Sunday, February 23, 2014

Are you a giver?

Altruism

Religion creates community, community creates altruism and altruism turns us away from self and toward the common good...” Jonathan Sacks

I attended the Key Note address at the Southern Voices Writer's conference Friday night, and was delighted to hear Ann Patchett speak about her new book, This is the Story of a Happy Marriage. What she really talked about was altruism. She began by recounting a conversation she'd had with another author as to whether we do good deeds out of compassion, or because it gives us a good feeling about ourselves—a little pat on the back. He believed that we are never purely altruistic. Well, that disturbed her, so she went to talk with a friend who is a Catholic nun. She put the question to her as to whether we do good for our own purposes, and the nun told her, “It doesn't matter! If you do something good and someone else benefits, it is okay if you get a little 'ping' off of it. It's a win-win situation.” I happen to agree.

Altruism comes in all sorts of packages, from Mother Teresa at one extreme, to Bill Gates, to the celebrity athletes who work with kids in poverty, to you and I, who give cans of food to our local food banks. I believe that people who have achieved wealth and power stand on the shoulders of many, many others who gave them a hand up. They rarely ever get there by themselves. It is a natural instinct for most to want, at some point, to acknowledge that by helping someone else. I have a friend who just set up a scholarship fund at his alma mater in his parents names. I asked why he didn't set it up in his own name, and he responded, “They paid for my education, so it seemed only right that it be in their names.

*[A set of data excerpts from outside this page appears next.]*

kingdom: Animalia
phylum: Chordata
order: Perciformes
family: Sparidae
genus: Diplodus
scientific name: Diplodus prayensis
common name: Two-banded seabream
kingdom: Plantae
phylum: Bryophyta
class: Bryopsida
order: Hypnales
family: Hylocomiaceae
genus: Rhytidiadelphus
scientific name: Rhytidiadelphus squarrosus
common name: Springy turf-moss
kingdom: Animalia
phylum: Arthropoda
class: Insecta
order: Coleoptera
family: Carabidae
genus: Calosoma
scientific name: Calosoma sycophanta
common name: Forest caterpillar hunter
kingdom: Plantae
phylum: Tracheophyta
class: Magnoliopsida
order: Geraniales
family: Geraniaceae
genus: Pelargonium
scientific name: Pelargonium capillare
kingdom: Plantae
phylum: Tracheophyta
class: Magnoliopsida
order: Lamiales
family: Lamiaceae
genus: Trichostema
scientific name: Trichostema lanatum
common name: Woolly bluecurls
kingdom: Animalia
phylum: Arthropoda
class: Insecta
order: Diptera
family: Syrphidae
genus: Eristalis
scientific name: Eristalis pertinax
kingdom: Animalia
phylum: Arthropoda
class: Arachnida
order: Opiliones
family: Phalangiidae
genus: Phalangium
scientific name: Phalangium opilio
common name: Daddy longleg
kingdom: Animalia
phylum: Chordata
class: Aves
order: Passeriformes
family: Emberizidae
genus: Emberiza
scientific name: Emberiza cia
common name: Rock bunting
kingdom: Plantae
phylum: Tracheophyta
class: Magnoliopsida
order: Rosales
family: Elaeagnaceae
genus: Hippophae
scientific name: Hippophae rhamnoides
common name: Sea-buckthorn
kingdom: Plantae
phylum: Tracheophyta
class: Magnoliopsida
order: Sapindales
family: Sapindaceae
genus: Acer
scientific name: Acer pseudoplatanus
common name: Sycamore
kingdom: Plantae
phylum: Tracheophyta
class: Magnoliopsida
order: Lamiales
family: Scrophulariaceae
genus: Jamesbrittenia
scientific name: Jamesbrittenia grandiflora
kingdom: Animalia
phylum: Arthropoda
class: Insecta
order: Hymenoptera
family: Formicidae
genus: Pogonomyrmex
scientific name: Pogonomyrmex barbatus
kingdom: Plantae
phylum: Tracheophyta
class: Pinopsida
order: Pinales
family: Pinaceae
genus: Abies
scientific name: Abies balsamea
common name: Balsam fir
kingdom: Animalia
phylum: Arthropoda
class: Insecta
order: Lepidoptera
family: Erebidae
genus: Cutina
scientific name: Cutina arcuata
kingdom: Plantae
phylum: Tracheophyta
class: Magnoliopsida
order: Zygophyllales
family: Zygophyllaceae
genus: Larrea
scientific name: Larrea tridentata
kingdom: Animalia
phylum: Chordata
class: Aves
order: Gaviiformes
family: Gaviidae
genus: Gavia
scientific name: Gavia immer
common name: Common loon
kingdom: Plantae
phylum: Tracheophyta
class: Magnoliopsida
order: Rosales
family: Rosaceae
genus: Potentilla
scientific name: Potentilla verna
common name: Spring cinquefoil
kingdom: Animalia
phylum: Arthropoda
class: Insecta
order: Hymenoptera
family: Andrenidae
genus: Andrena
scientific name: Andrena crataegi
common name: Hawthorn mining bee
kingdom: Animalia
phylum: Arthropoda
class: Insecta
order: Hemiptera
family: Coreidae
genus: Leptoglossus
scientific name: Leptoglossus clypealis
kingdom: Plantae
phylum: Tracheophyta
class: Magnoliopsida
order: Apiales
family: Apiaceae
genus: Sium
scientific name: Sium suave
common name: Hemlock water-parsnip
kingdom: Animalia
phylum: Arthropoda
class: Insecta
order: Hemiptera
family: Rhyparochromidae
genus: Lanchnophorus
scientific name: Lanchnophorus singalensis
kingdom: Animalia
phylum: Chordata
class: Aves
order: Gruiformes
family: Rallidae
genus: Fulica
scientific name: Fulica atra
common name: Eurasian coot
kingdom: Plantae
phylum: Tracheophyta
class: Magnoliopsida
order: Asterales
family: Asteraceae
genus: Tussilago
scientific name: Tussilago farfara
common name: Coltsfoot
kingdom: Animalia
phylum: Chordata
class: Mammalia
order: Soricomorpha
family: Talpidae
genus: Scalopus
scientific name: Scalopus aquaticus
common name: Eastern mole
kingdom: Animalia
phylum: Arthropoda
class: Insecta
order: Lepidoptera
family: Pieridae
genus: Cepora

Ayn Rand famously said, “If any civilization is to survive, it is the morality of altruism that men have to reject.” I couldn't disagree more. I think that a society is not civilized until it is deeply altruistic. Perhaps the desire to care for those who cannot care for themselves is evolved from our ancient religious traditions—leaving a certain amount of grain in the field for the poor to glean, forgiving the debts of all every seven years, not throwing the first stone. But altruism stands alone in the human psyche with or without religious underpinnings. It comes from our capacity for compassion and I, for one, hope we never reject it.